━━━ TEXT EXCERPT

Another serious reduction in the standard leaves illegal logging on the table. FSC allows limited quantities of “non-certified” wood to be used in FSC certified assemblies, but it must be “controlled wood,” meaning no illegally-logged timber, along with many other important FSC criteria. Unfortunately, the requirements covering illegally logged wood in the proposed LEED benchmark apply to select lands, such as parks and preserves, so wood used in certified assemblies could be illegally taken from Indigenous Peoples’ land. Worldwide illegal logging is a significant issue; it’s a big climate change driver and a threat to biological and cultural diversity.

BW: On October 9, 2008, one month after the comment period on the proposed LEED revisions closed, the USGBC announced that it was “committed to more fully integrating social equity into our work.” In your opinion, do the proposed LEED standards for certified wood products do so?

DP: No, the proposed standards significantly reduce the social equity values as currently expressed by the LEED wood credit. Again, this is not apparent until you identify all of the changes spread across multiple line-items and consider them in totality. In addition to the specific compromises in the ability of indigenous peoples to protect their land and tenure rights, the proposed standard does not recognize the right for workers to organize. This is a subtle, but powerful difference with FSC and similar certifications such as “Fair Trade.”

In many cases, these forests are the core livelihood for people who have lived there for many generations; yet if they cannot organize, they have little influence to negotiate living wages and other important quality of life considerations with the timber companies. If you add this with other benchmark reductions like not requiring audit reports to be made public and not requiring public stakeholder participation, you greatly diminish transparency and the democratic principles embodied in FSC to manage forest ecosystems.

━━━━━━

> _WORK ORDER A_
Print the portion of the interview on LEED wood standards that begins at the words "Another serious reduction" and stops after the words "and cultural diversity.".
> _WORK ORDER B_
Summarize the interview on LEED wood standards in two sentences.
The rows that come after this text are not required for any of the work here.

━━━ RECORD SET

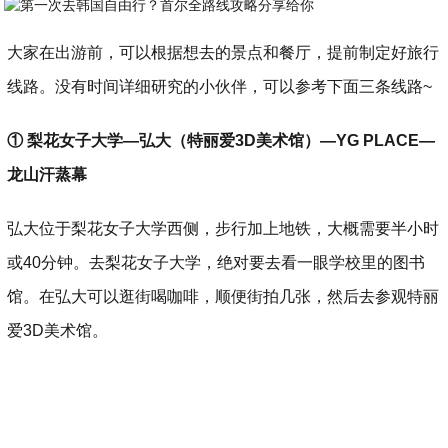
大家在出游前，可以根据想去的景点和餐厅，提前制定好旅行
线路。没有时间详细研究的小伙伴，可以参考下面三条线路~
① 梨花女子大学—弘大（特丽爱3D美术馆）—YG PLACE—
龙山汗蒸幕
弘大位于梨花女子大学西侧，步行加上地铁，大概需要半小时
或40分钟。去梨花女子大学，绝对要去看一眼学校里的图书
馆。在弘大可以逛街喝咖啡，顺便街拍几张，然后去参观特丽
爱3D美术馆。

━━━━━━

> _WRITTEN RESPONSE A_
Another serious reduction in the standard leaves illegal logging on the table. FSC allows limited quantities of “non-certified” wood to be used in FSC certified assemblies, but it must be “controlled wood,” meaning no illegally-logged timber, along with many other important FSC criteria. Unfortunately, the requirements covering illegally logged wood in the proposed LEED benchmark apply to select lands, such as parks and preserves, so wood used in certified assemblies could be illegally taken from Indigenous Peoples’ land. Worldwide illegal logging is a significant issue; it’s a big climate change driver and a threat to biological and cultural diversity.

> _WRITTEN RESPONSE B_
The interview states that the proposed LEED benchmark weakens safeguards against illegal logging, because its requirements on illegally logged wood apply only to select lands such as parks and preserves, so wood in certified assemblies could be illegally taken from Indigenous Peoples' land. It also holds that the proposed standards reduce social equity values by not recognizing workers' right to organize and by not requiring public audit reports or public stakeholder participation, which diminishes the transparency and democratic principles embodied in FSC.